TO-DO ITEM — Copy the entries below verbatim, beginning at the very start of the entries and stopping after the line that contains "платформі. • Потрібен".

######

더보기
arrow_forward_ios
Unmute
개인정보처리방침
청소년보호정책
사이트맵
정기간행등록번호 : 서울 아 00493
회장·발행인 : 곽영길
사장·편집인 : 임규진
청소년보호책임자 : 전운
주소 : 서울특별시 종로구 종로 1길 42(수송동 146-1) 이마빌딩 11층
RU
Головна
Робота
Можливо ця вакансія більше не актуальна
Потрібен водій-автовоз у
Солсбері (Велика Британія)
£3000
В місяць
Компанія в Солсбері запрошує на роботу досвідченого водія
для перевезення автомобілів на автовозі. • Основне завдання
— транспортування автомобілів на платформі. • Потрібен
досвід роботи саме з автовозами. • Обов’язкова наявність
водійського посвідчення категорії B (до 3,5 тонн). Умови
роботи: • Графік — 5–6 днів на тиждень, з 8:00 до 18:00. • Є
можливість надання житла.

######

PROBLEM SOLUTION —
더보기
arrow_forward_ios
Unmute
개인정보처리방침
청소년보호정책
사이트맵
정기간행등록번호 : 서울 아 00493
회장·발행인 : 곽영길
사장·편집인 : 임규진
청소년보호책임자 : 전운
주소 : 서울특별시 종로구 종로 1길 42(수송동 146-1) 이마빌딩 11층
RU
Головна
Робота
Можливо ця вакансія більше не актуальна
Потрібен водій-автовоз у
Солсбері (Велика Британія)
£3000
В місяць
Компанія в Солсбері запрошує на роботу досвідченого водія
для перевезення автомобілів на автовозі. • Основне завдання
— транспортування автомобілів на платформі. • Потрібен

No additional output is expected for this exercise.